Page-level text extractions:
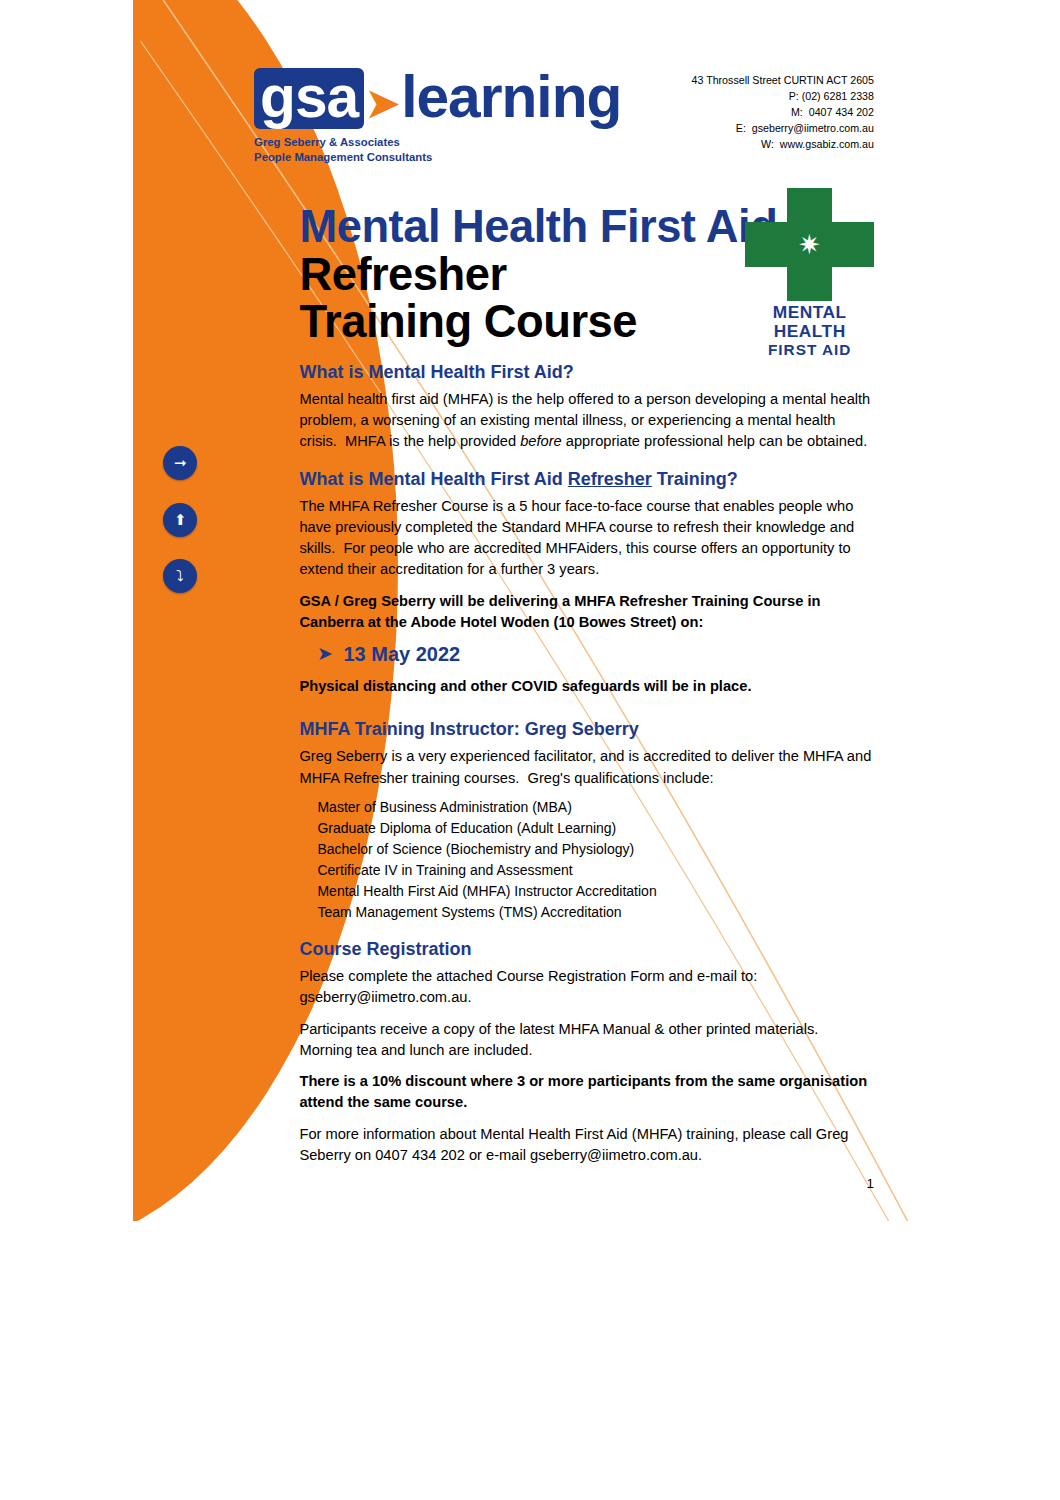➞
⬆
⤵
gsa➤learning
Greg Seberry & Associates
People Management Consultants
43 Throssell Street CURTIN ACT 2605
P: (02) 6281 2338
M: 0407 434 202
E: gseberry@iimetro.com.au
W: www.gsabiz.com.au
✷
MENTAL
HEALTH
FIRST AID
Mental Health First Aid
Refresher
Training Course
What is Mental Health First Aid?
Mental health first aid (MHFA) is the help offered to a person developing a mental health problem, a worsening of an existing mental illness, or experiencing a mental health crisis. MHFA is the help provided before appropriate professional help can be obtained.
What is Mental Health First Aid Refresher Training?
The MHFA Refresher Course is a 5 hour face-to-face course that enables people who have previously completed the Standard MHFA course to refresh their knowledge and skills. For people who are accredited MHFAiders, this course offers an opportunity to extend their accreditation for a further 3 years.
GSA / Greg Seberry will be delivering a MHFA Refresher Training Course in Canberra at the Abode Hotel Woden (10 Bowes Street) on:
➤ 13 May 2022
Physical distancing and other COVID safeguards will be in place.
MHFA Training Instructor: Greg Seberry
Greg Seberry is a very experienced facilitator, and is accredited to deliver the MHFA and MHFA Refresher training courses. Greg's qualifications include:
Master of Business Administration (MBA)
Graduate Diploma of Education (Adult Learning)
Bachelor of Science (Biochemistry and Physiology)
Certificate IV in Training and Assessment
Mental Health First Aid (MHFA) Instructor Accreditation
Team Management Systems (TMS) Accreditation
Course Registration
Please complete the attached Course Registration Form and e-mail to: gseberry@iimetro.com.au.
Participants receive a copy of the latest MHFA Manual & other printed materials. Morning tea and lunch are included.
There is a 10% discount where 3 or more participants from the same organisation attend the same course.
For more information about Mental Health First Aid (MHFA) training, please call Greg Seberry on 0407 434 202 or e-mail gseberry@iimetro.com.au.
1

#### Task prompt
Each record should be given again exactly, with no picture carried over.

#### Output of the task
➞
⬆
⤵
gsa➤learning
Greg Seberry & Associates
People Management Consultants
43 Throssell Street CURTIN ACT 2605
P: (02) 6281 2338
M: 0407 434 202
E: gseberry@iimetro.com.au
W: www.gsabiz.com.au
✷
MENTAL
HEALTH
FIRST AID
Mental Health First Aid
Refresher
Training Course
What is Mental Health First Aid?
Mental health first aid (MHFA) is the help offered to a person developing a mental health problem, a worsening of an existing mental illness, or experiencing a mental health crisis. MHFA is the help provided before appropriate professional help can be obtained.
What is Mental Health First Aid Refresher Training?
The MHFA Refresher Course is a 5 hour face-to-face course that enables people who have previously completed the Standard MHFA course to refresh their knowledge and skills. For people who are accredited MHFAiders, this course offers an opportunity to extend their accreditation for a further 3 years.
GSA / Greg Seberry will be delivering a MHFA Refresher Training Course in Canberra at the Abode Hotel Woden (10 Bowes Street) on:
➤ 13 May 2022
Physical distancing and other COVID safeguards will be in place.
MHFA Training Instructor: Greg Seberry
Greg Seberry is a very experienced facilitator, and is accredited to deliver the MHFA and MHFA Refresher training courses. Greg's qualifications include:
Master of Business Administration (MBA)
Graduate Diploma of Education (Adult Learning)
Bachelor of Science (Biochemistry and Physiology)
Certificate IV in Training and Assessment
Mental Health First Aid (MHFA) Instructor Accreditation
Team Management Systems (TMS) Accreditation
Course Registration
Please complete the attached Course Registration Form and e-mail to: gseberry@iimetro.com.au.
Participants receive a copy of the latest MHFA Manual & other printed materials. Morning tea and lunch are included.
There is a 10% discount where 3 or more participants from the same organisation attend the same course.
For more information about Mental Health First Aid (MHFA) training, please call Greg Seberry on 0407 434 202 or e-mail gseberry@iimetro.com.au.
1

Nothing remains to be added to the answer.